Soldier (1998)

reviewed by
Steve Rhodes


SOLDIER
A film review by Steve Rhodes
Copyright 1998 Steve Rhodes
RATING (0 TO ****):  * 1/2

For those of you who've always thought that Arnold Schwarzenegger was too emotional in THE TERMINATOR series, Kurt Russell, as Sargent Todd in SOLDIER, is so unemotive that he gives a whole new meaning to the word acting. With all the charisma and liveliness of a tree, he gives a wooden performance as a wooden character. Where's the art in that?

Director Paul Anderson, whose last movie, EVENT HORIZON, deservedly made many of 1997's worst of the year lists, is back with another space movie. Borrowing many of the scenes from STAR WARS and the look from BLADE RUNNER, he paints the now popular bleak vision of the future. (Has anyone ever thought that the future might be better?) With so few science fiction movies being made every year, Paul Anderson's bad ones are in danger of polluting the market for other would be science fiction filmmakers.

The story opens in the present as babies, including Todd, are chosen to be raised in the army in ways that would make the Hitler youth camps look like knitting societies by comparison. In a cold, steel gray environment, they are trained to watch violence without flinching. The young boys are made to watch as wild boars fight dogs to the death. The movie contains realistic scenes of 8-year-old boys beating each other to a pulp as the blood spurts from their battered bodies. (The adults treat each other worse in one of the goriest films of the year. Eyeballs are almost ripped out of their sockets, limbs snapped, bodies mutilated and so forth, ad nauseam.)

The body of the film happens in the year 2036, when new models are replacing Todd and his generation of soldiers. Todd still has rippling muscles, but his haggard face, full of visible battle scars, shows he's past his prime.

The new model of fighter, typified by Jason Scott Lee as Caine, can run faster and fight harder than the veterans. The only characteristic they share is that all soldiers have their first (and only) name, rank, serial number and blood type tattooed prominently on their cheeks. Director Anderson has no concept of subtlety.

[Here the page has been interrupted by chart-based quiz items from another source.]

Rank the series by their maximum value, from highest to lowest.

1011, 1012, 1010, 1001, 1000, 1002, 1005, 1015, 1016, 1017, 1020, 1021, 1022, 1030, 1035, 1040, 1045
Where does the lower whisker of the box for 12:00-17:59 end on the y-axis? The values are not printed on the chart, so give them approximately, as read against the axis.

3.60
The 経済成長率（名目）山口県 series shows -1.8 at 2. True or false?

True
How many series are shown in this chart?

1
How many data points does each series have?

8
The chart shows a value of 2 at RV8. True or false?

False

Todd loses out in a fight to the (almost) death with Caine so he is banished as waste material to a desolate planet. Think there might be a rematch? You are way ahead of the story. Actually you could easily complete the predictable screenplay.

Once on the planet, Todd finds that there is what looks like an old hippie commune there. They've been hoping for years to be rescued.

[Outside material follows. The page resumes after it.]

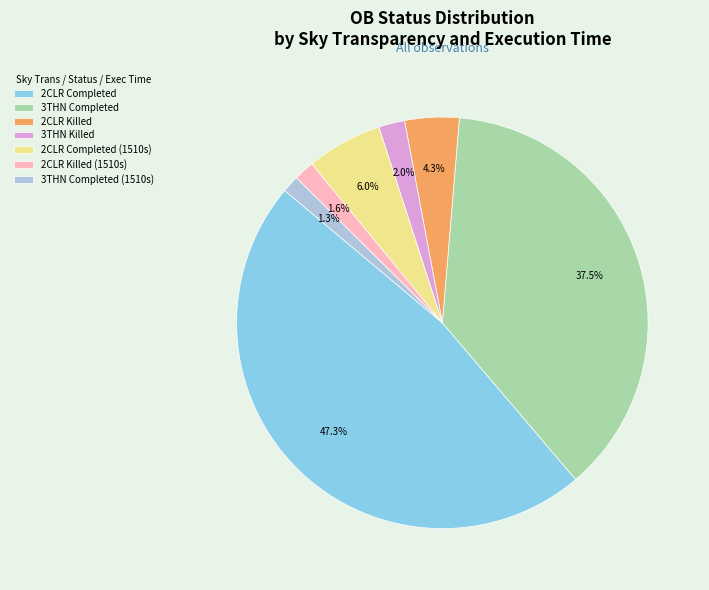

Which category has the biggest portion of the pie?

2CLR Completed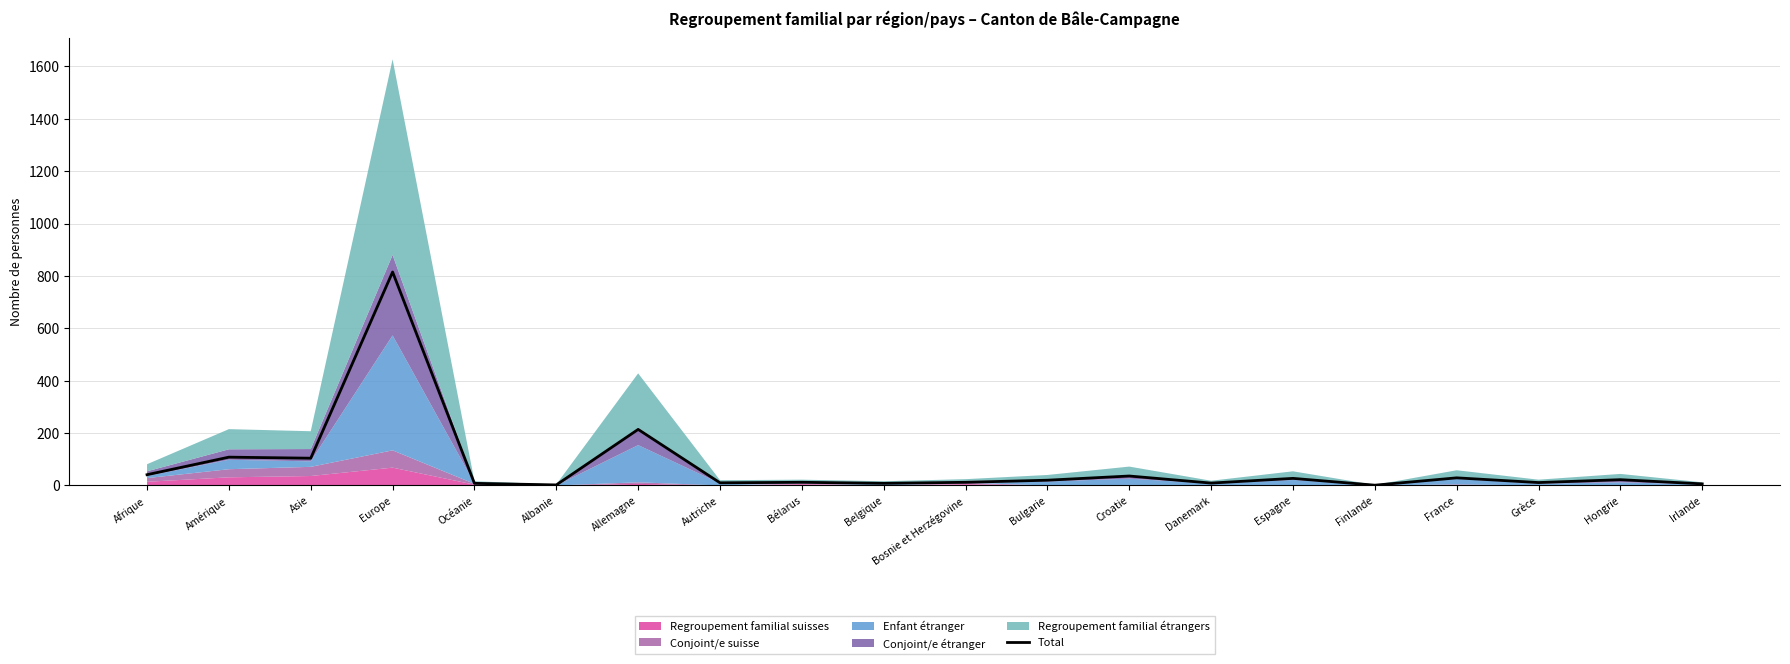

Which label corresponds to the largest value in the chart?

Europe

Todd, acting like a robot, has two modes -- staring and fighting. In the first, his brain seems to be in an idle loop. In the second, he's a mean killing machine who is smarter, if not faster and stronger, than the new edition soldiers.

Todd spends a lot of time getting beaten-up and generally abused, but he manages to keep on going. In our audience, one of the few big laughs came from some young kids, who were inappropriately at an R rated movie with their father. After one of Todd's big falls, one kid yelled out, "He got a big owie!" Ah, too bad writer David Webb Peoples couldn't have come up with some funny lines like that to insert into the leaden script. Only Gary Busey, as the head of the old soldiers, gets any decent lines. His folksy wisdom from his "old daddy" provides a few lines of much-needed humor.

"You must feel something?" the woman whom Todd comes to stay with asks of him. Although Todd, in one of the few times he speaks during the movie, comes up with a reply, the real answer is that he doesn't feel, not in any normal sense. He's a human being whose life has been programmed since birth. He doesn't feel; he just moves along on autopilot.

If SOLDIER had been rewritten as a parody, it might have had some hope. Or, if the lead had been given some complexity and a touch of humanity, that might have helped. What we are offered instead is a movie in which we have to watch soldiers who kill men, women, and children with no more compassion than we'd reserve for an ordinary housefly. If the story had something to say, we might forgive its needless gore, but it doesn't. SOLDIER has the depth of a television-wrestling match, but without the comedy.

SOLDIER runs 1:40. It is rated R for strong violence and profanity and would be acceptable for older teenagers.